Secret Service reportedly tried to interfere in an investigation into Hunter Biden’s gun, which went temporarily missing after his late brother’s wife and his then-love interest threw it away in a trash can near a grocery store in 2018, a new report from Politico suggests.

Hallie Biden allegedly rummaged through Hunter’s truck, where she discovered and subsequently trashed his .38 revolver due to “suspicions she had.” Later, when Hallie returned to the scene to recover the gun as Joe Biden’s son instructed her to do, it was nowhere to be found.
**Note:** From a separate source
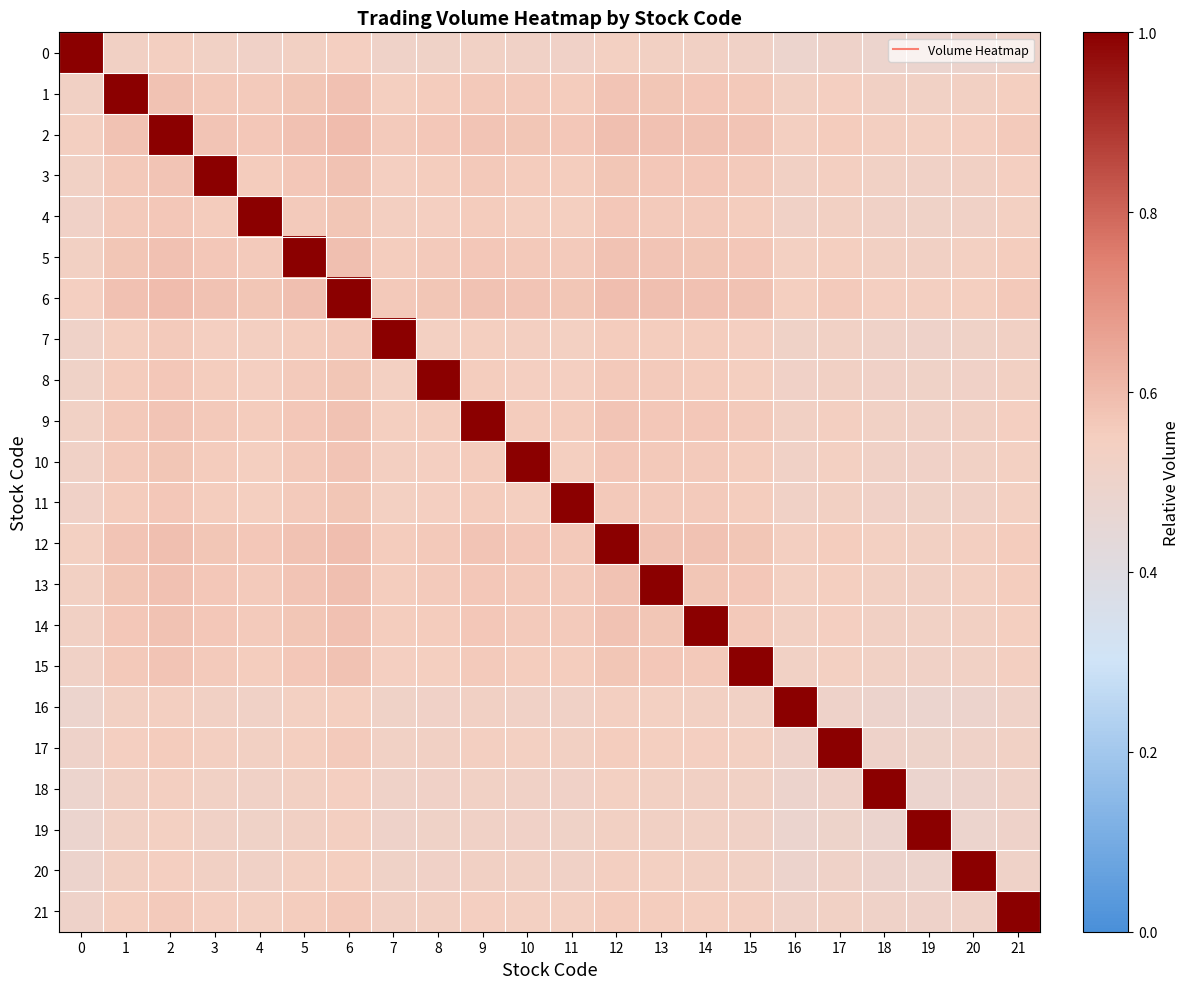

Rank the series at 13 from lowest to highest value.

19, 0, 18, 16, 20, 17, 21, 7, 8, 11, 4, 10, 15, 3, 9, 1, 14, 5, 12, 2, 6, 13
When Hallie notified the grocery store of the missing gun, the manager called the police.

“The missing gun caused heightened concern, according to the police report, because the grocery store sits across the street from Alexis I. du Pont High School,” Politico reported.

Shortly after police and the FBI, which was keeping an eye on Hunter for potential tax crimes in an investigation that is still ongoing, arrived on the scene to question the couple and others, two Secret Service agents equipped with “badges and identification cards” reportedly visited the gun store where Hunter purchased the revolver earlier that month and demanded the owner turn over the Firearms Transaction Record used during Hunter’s purchase.

The store owner, however, held onto the records until the Bureau of Alcohol, Tobacco, Firearms, and Explosives, which was authorized to review them, could get to them because the owner “suspected that the Secret Service officers wanted to hide Hunter’s ownership of the missing gun in case it were to be involved in a crime,” according to multiple people with a “firsthand knowledge of the episode.” A Secret Service agent also reportedly briefed another source about the event later.

The Secret Service denies any official involvement in the situation and noted that the Biden family’s protection spanned from 2009 to 2017 and did not restart until early 2020, but law enforcement officials said that Secret Service in Wilmington, Delaware, and Philadelphia “kept an informal hand in maintaining the former vice president’s security,” organizing a police presence for at least one of Biden’s appearances in 2019.

The White House also denied any knowledge of or involvement in the incident, citing the same reasons as the Secret Service.

“President Biden did not have any knowledge of, or involvement in, the Secret Service’s alleged role in this incident, and neither he nor any family member was a protectee at that time,” a spokesman told Politico.

When asked by a law enforcement official on the scene if “he had called his father about the incident before he arrived,” Hunter claimed he had “never called my dad for anything.”

Weeks before the 2020 presidential election, a report from the New York Post detailed emails from Hunter’s laptop that showed him “leveraging his connection to his father in a bid to boost his pay from a Ukrainian natural gas company, according to an email he sent around the time he joined the firm’s corporate board,” a story that was largely suppressed by Big Tech oligarchs and corporate media news outlets.